The result is a Norwich City side who play some of the best football this club has ever witnessed.
Intellectual, precise football that has been manufactured with players coached in a system that allows for their strengths to be maximised. The recruitment targets players who fit into Farke’s system, rather than a system being adapted for those already in the building.
German managers will forever be compared to Jurgen Klopp and his self-proclaimed rock and roll football but Farke, by comparison, despite his Oasis band member attire and demeanour, is one of the football philosophers who opts for deep thinking and book reading to the full pressing system deployed by Klopp.
The comparison, even to David Wagner’s Huddersfield, is far fetched. Farke’s football incorporates the pressing that has come associated with Germanic coaches, but also that is done in a more considered way.
The 4-2-3-1 system provides the equilibrium necessary for Farke’s philosophy to flourish, be it the overlapping full backs or how City’s attacking midfielders occupy positions centrally to allow for overloads in the offensive stages.
Fundamentally, every element has been devised and coached into a way that it becomes instinctive for those players who are selected to play it.

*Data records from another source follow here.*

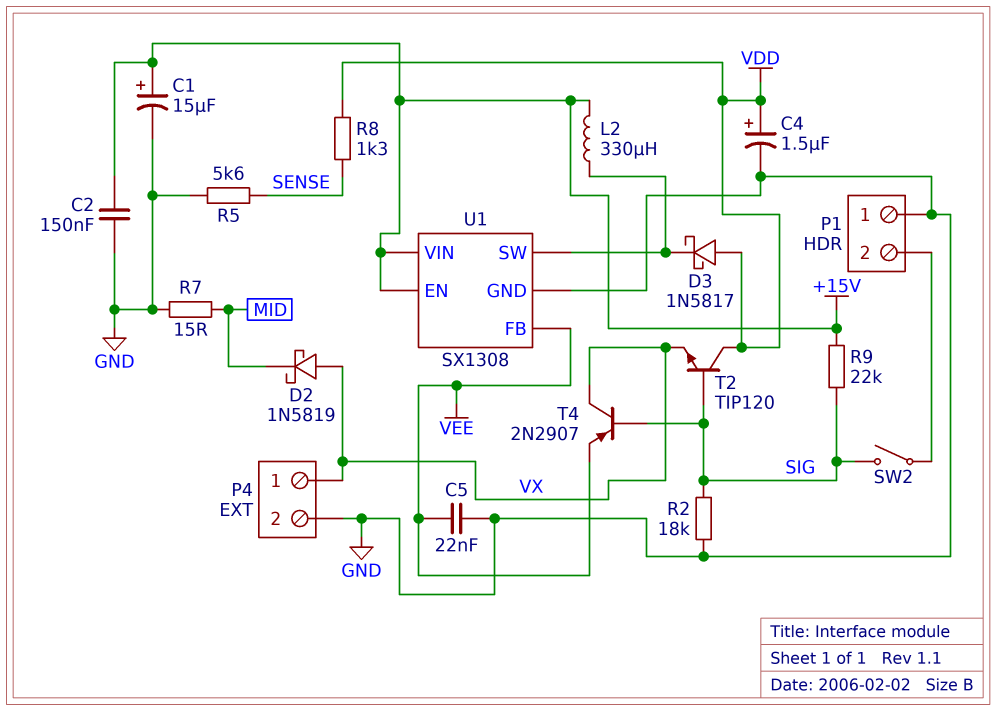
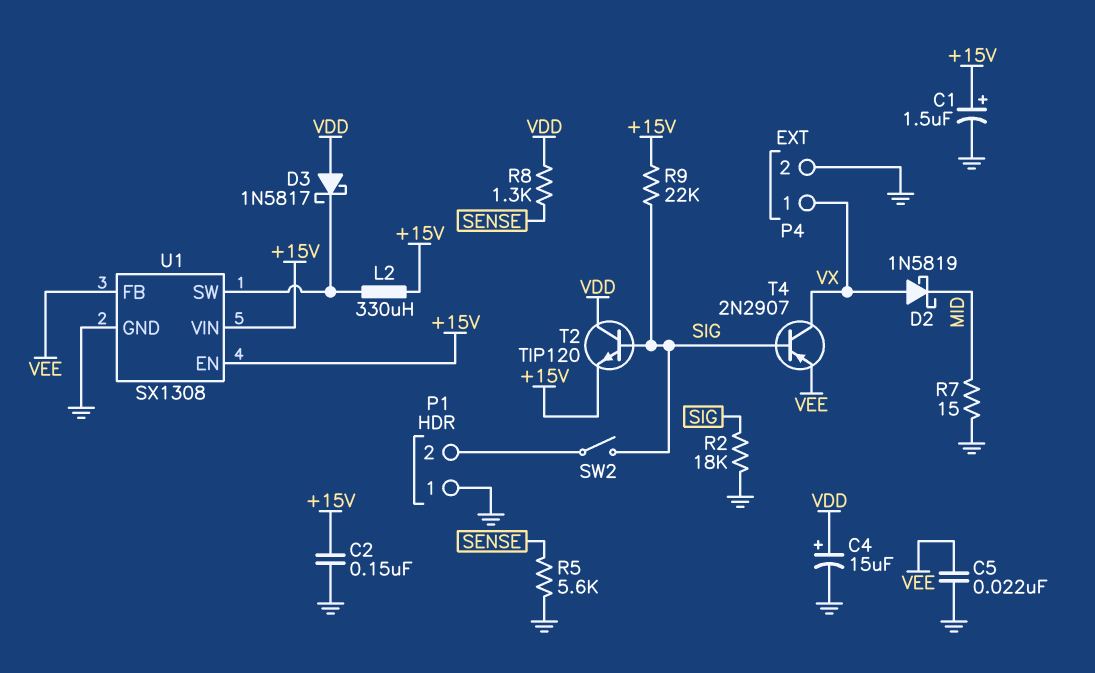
C1: 15uF (plus +15V, minus GND) -> 1.5uF (plus +15V, minus GND)
C4: 1.5uF (plus VDD, minus GND) -> 15uF (plus VDD, minus GND)
T2: NPN TIP120 (B SIG, C VDD, E VX) -> NPN TIP120 (B SIG, C VDD, E +15V)

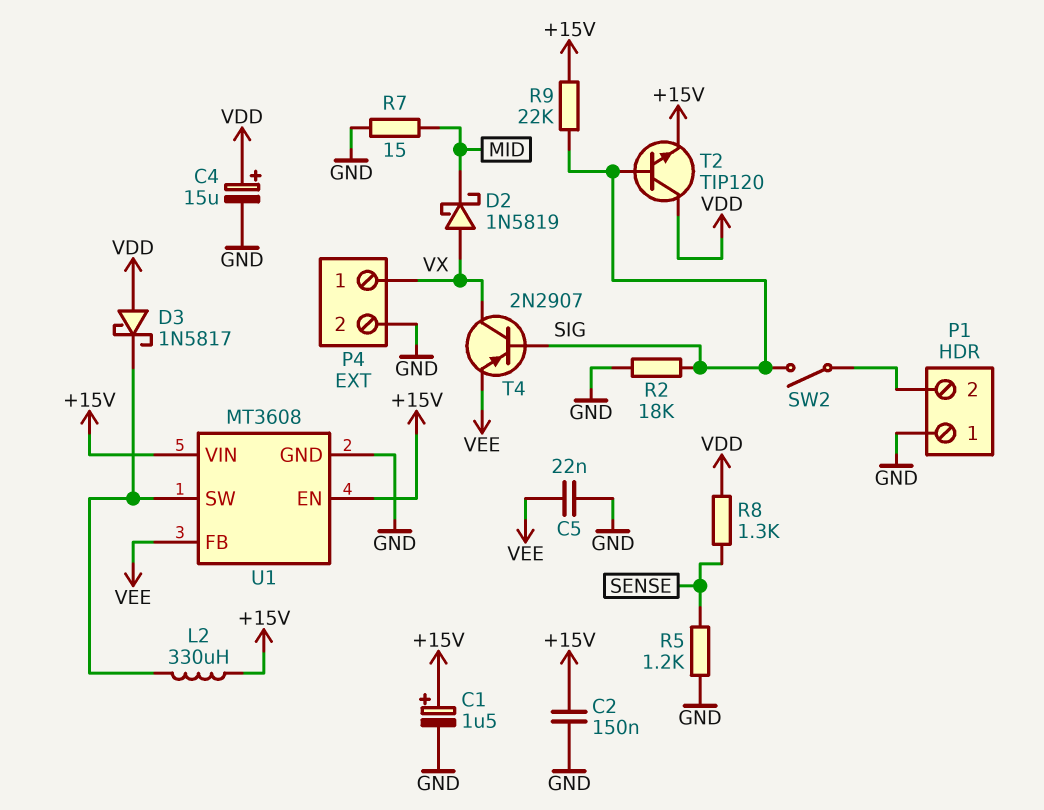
R5: 5.6k (GND, SENSE) -> 1.2k (GND, SENSE)
U1: SX1308 -> MT3608

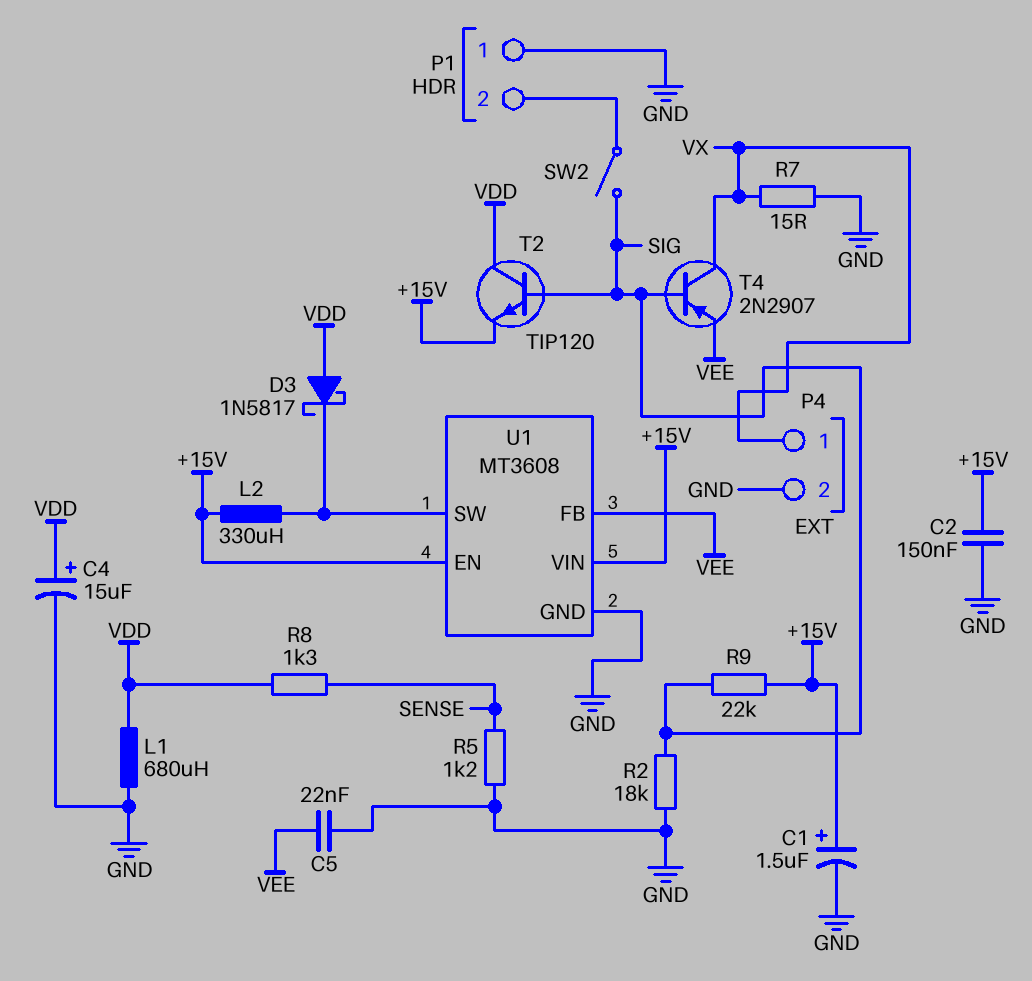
D2: schottky 1N5819 (A VX, K MID) -> none
L1: none -> 680uH (GND, VDD)
R7: 15 (GND, MID) -> 15 (GND, VX)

While Marcelo Bielsa will be the one marvelled by those in the game for his tactics, it’s worth noting that Farke has won more points, more wins and sits on top of the table and is guaranteed Premier League football next season. Bielsa isn’t.
Farke’s impact has been unprecedented, just as spectacular as the Argentinian’s, and is based on his work on the training pitches of Colney.
When Stuart Webber claimed he had recruited the best coach in the division on BBC Radio Norfolk, some sniggered, most raised their eyebrows, but they aren’t laughing anymore.
Come Sunday, Farke could be a champion – the man who refused to conform.